During the canal expansion work, the previously known Pedro Miguel Fault, which crosses the canal, was found to be a bigger and more active threat than was thought. There has been some thought about measures to strengthen the canal’s earthquake resistance, with one worrisome scenario being an event that breaches the Pedro Miguel Locks. Were that to happen Gatun Lake could empty out through Culebra Cut and the broken locks. It would take years for the lake to refill. One possible emergency response system would be strategically placed explosives along Culebra Cut that would cause landslides that dam up the cut to keep the water in. It’s an engineering problem fitting Ramírez’s specialty, expertise about which is otherwise missing on the ACP board.

Ricardo Arango, son of one of the prominent Creole families, has his undergraduate degree in law from the University of Panama and master’s degrees (LLMs) from Harvard and Yale in corporate law and financial law respectively. Part of his US studies were also on a Fulbright. A partner in the law firm of Arias, Fabrega & Fabrega, he is on the boards of directors of Panama’s scandal-plagued Bolsa de Valores stock and bond market, Banco General, the Latin American Export Bank (BLADEX) and the La Prensa newspaper.

Arango represents continuity on a scandal-plagued ACP board dominated by construction people (including Alejandro Moncada Luna’s alleged money laundering and bid fixing partner Nicolás Corcione), people in the maritime services sectors other than shipping itself, bankers and corporate lawyers. No PanCanal retiree or employee has ever served on the board since Panama assumed full control of the canal. A number of political appointees have, mostly people who had been involved in the negotiations over the waterway’s transfer from US to Panamanian administration.

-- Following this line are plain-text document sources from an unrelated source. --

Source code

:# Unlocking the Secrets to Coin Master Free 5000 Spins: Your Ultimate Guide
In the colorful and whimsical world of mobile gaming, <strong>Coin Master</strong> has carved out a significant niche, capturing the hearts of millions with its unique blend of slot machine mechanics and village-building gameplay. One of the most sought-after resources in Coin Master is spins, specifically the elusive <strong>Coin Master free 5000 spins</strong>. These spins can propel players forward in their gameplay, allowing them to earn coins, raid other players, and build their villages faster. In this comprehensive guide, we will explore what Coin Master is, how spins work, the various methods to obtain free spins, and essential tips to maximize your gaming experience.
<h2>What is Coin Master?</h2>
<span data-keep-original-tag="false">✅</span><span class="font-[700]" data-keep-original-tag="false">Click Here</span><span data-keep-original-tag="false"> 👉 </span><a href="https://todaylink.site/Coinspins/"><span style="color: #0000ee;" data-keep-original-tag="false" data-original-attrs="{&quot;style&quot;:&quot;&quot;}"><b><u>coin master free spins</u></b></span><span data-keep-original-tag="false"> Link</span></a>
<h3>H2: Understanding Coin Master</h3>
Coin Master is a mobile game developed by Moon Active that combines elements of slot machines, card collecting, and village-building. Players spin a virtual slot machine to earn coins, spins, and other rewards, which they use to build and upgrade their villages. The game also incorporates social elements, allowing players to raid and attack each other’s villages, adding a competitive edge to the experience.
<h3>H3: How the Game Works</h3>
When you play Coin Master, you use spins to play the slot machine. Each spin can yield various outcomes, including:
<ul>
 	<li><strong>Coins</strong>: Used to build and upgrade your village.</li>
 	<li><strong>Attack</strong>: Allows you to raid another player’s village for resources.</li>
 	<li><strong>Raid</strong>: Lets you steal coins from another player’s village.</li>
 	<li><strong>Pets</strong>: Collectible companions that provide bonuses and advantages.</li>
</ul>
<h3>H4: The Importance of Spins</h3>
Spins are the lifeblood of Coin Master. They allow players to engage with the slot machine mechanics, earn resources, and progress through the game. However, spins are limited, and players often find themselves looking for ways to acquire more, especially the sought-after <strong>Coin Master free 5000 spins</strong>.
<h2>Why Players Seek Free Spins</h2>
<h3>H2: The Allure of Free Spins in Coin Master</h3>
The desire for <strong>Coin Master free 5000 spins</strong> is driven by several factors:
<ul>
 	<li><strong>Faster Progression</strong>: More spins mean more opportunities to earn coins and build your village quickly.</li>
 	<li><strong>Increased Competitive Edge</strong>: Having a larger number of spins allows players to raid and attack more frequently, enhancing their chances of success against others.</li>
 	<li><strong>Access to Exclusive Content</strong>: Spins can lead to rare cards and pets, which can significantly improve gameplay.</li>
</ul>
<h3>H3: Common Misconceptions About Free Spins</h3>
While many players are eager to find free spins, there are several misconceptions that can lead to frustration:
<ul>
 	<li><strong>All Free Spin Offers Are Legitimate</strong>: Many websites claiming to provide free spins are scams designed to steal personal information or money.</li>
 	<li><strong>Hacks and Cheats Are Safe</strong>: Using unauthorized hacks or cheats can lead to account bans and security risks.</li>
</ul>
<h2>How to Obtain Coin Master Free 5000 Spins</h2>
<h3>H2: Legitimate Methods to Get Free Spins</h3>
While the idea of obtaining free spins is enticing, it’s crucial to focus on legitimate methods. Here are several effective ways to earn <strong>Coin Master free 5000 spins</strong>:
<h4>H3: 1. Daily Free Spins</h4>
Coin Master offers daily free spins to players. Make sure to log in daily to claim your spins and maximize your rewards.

The problem with continuity is that while La Prensa and the banks were deeply involved in the largely state-funded 2006 “yes” campaign based on many questionable premises, the financial plan for the canal expansion that was sold to those voters who showed up has been a failure from the start. This has never been acknowledged, and indeed you will find few in the ACPO or at La Prensa who will now admit that their projection was an increase in US imports from Asia to increase geometrically by the rate of increase in those between 2000 and 2005, through 2025. That would have meant that by now all US industrial production would have been exported to Asia but US wealth and purchases of Asian goods would still be climbing on a nearly vertical path. That didn’t happen so the ACP borrowed money for an expansion that had been billed as “self-financing” and ship tolls were raised high enough to prompt some shippers to move to other routes. If the new locks work — if not they will be adapted at whatever cost so that they do work — PanCanal finances will still be a mess and toll revenues won’t cover it. Thus we have the ACP seeking to get into the ports, oil pipeline, fossil fuel electric generation and other business because the institution needs new revenues to stay afloat. But this has set off rumbles among various interested parties, and has not gone down well with governmental institutions like the Panama Maritime Authority that would have the ACP grabbing some of their turf.

So does Banco General get a new interlocking directorate with the Panama Canal Authority? That would tend to indicate that if a new port is created under ACP auspices at Corozal and Diablo, the concession will go to the Mottas.